Further, a study by Raffaelli & Ontai (cited in Updegraff et al., 2014) revealed that societies that endorse traditional gender role attitudes tend to benefit males than female members because these attitudes are tangled with certain privileges such as authority, economic resources, educational affordances, and decision-making. Additionally, the authors state that traditional values that have been retained in the society today imply freedom for males including that beyond the family life while their female counterparts are highly disadvantaged and are expected to remain at home. This implies that women are discriminated against occupations, unlike their male counterparts. The expectation of having women remain at home with children is a clear form of double standard for women as the issue applies differently depending on an individual's gender. The fact that women have limited freedom in the family which extends to workplace settings (Stroink, 2004) can also be viewed as a form of double standards against women in the contemporary society.

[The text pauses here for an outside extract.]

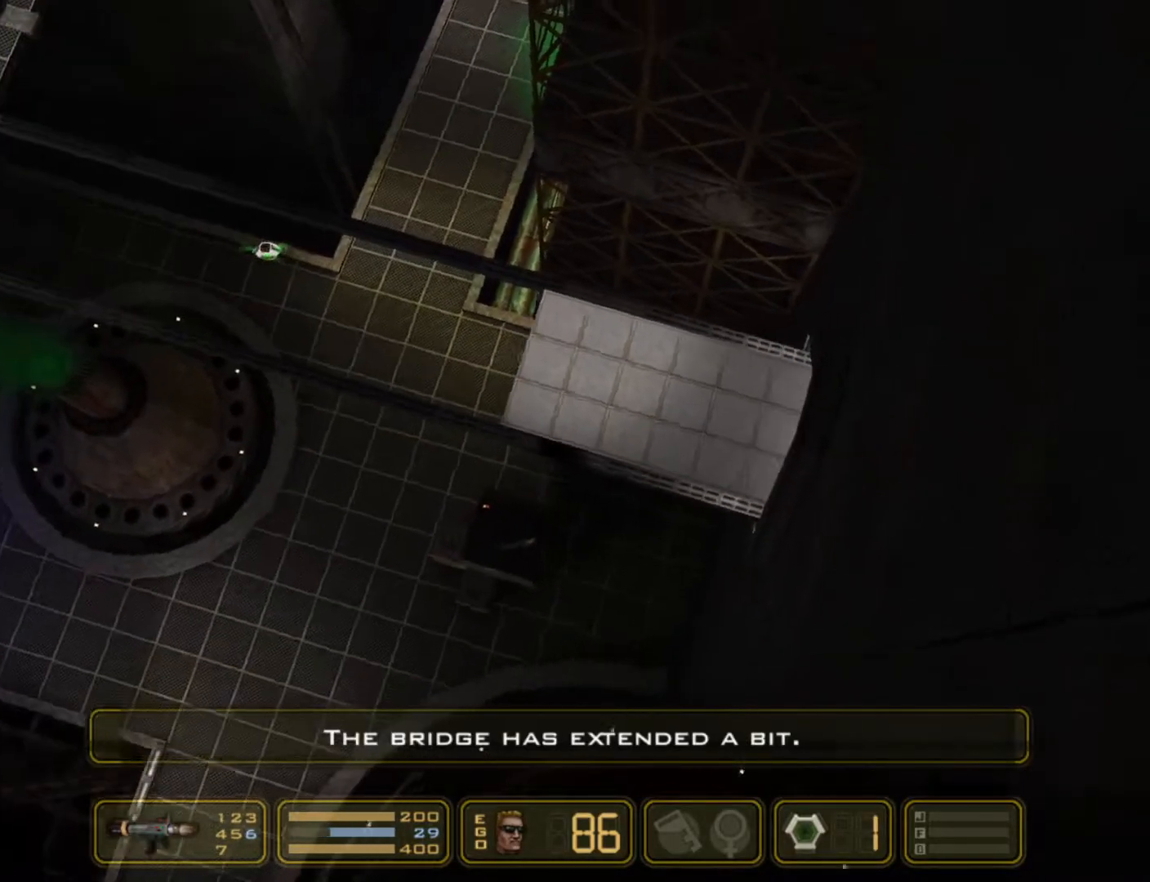
{"keys": ["right"], "events": []}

In conclusion, as depicted herein, women's identity in the contemporary society is influenced by stereotypes, contradictions and double standards which are mainly experienced in workplaces, in addition to the traditional domestic behavior expectations that still exist in the modern society. The classification of occupations as more suitable for men or women has been found to be one of the key routes through which stereotypes for women break into the workplace. Regarding contradictions, it has been evident that the contemporary society presents the female gender with contradictory messages regarding what is expected of them which leaves the young female gender in personal conflict as they try to pursue differing societal expectations. Finally, this paper has demonstrated how double standards affect women of the contemporary society through occupational discrimination as well as limited family and workplace freedom compared to their male counterparts.
Doering, L., & Thebaud, S. (2017). The Effects of Gendered Occupational Roles on Men's and Women's Workplace Authority: Evidence from Microfinance. American Sociological Review, 82(3), 542-567.

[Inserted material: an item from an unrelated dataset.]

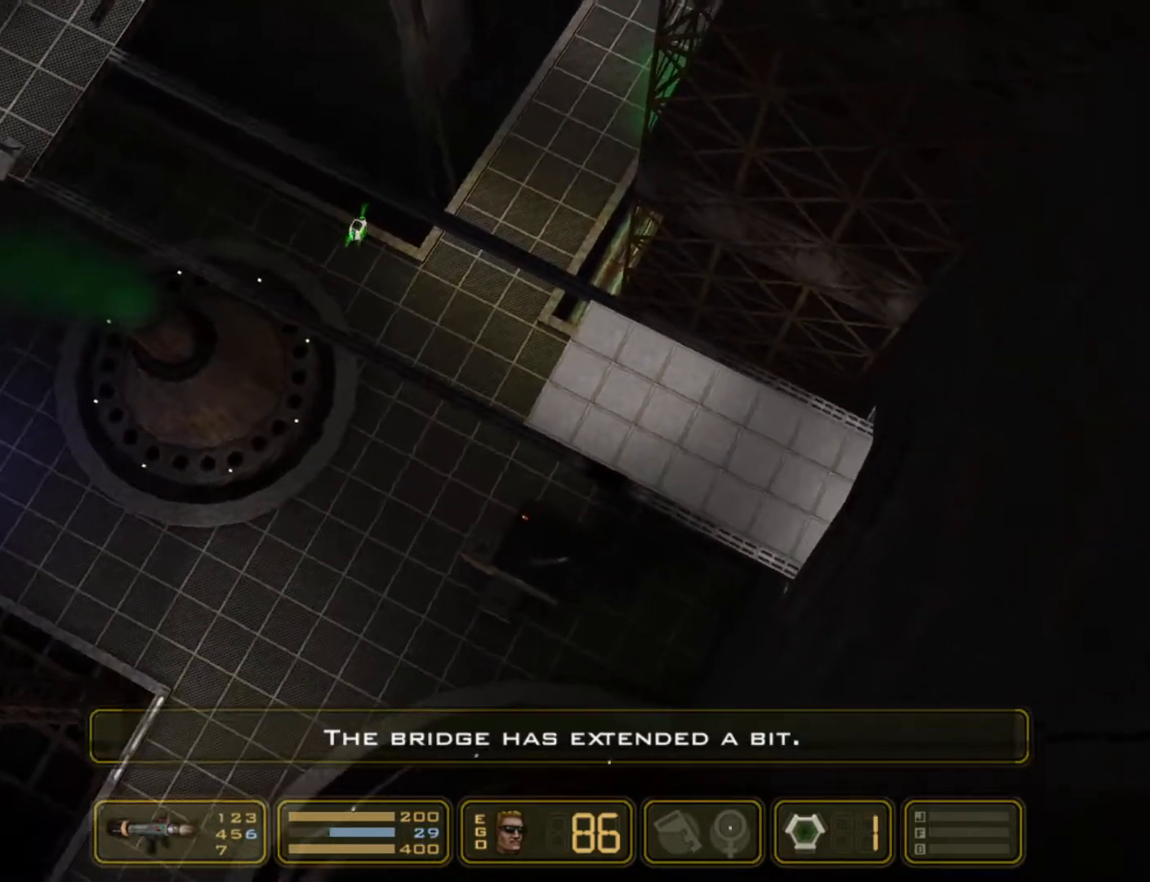
{"keys": ["right"], "events": []}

Stroink, M. L. (2004). The conflicting standards dilemma and gender: A mediating model of its affective implications and coping styles. The Journal of social psychology, 144(3), 273-292.
Updegraff, K. A., McHale, S. M., Zeiders, K. H., Umana-Taylor, A. J., Perez-Brena, N. J., Wheeler, L. A., & De Jesus, S. A. R. (2014). Mexican-American adolescents' gender role attitude development: The role of adolescents' gender and nativity and parents' gender role attitudes. Journal of youth and adolescence, 43(12), 2041-2053.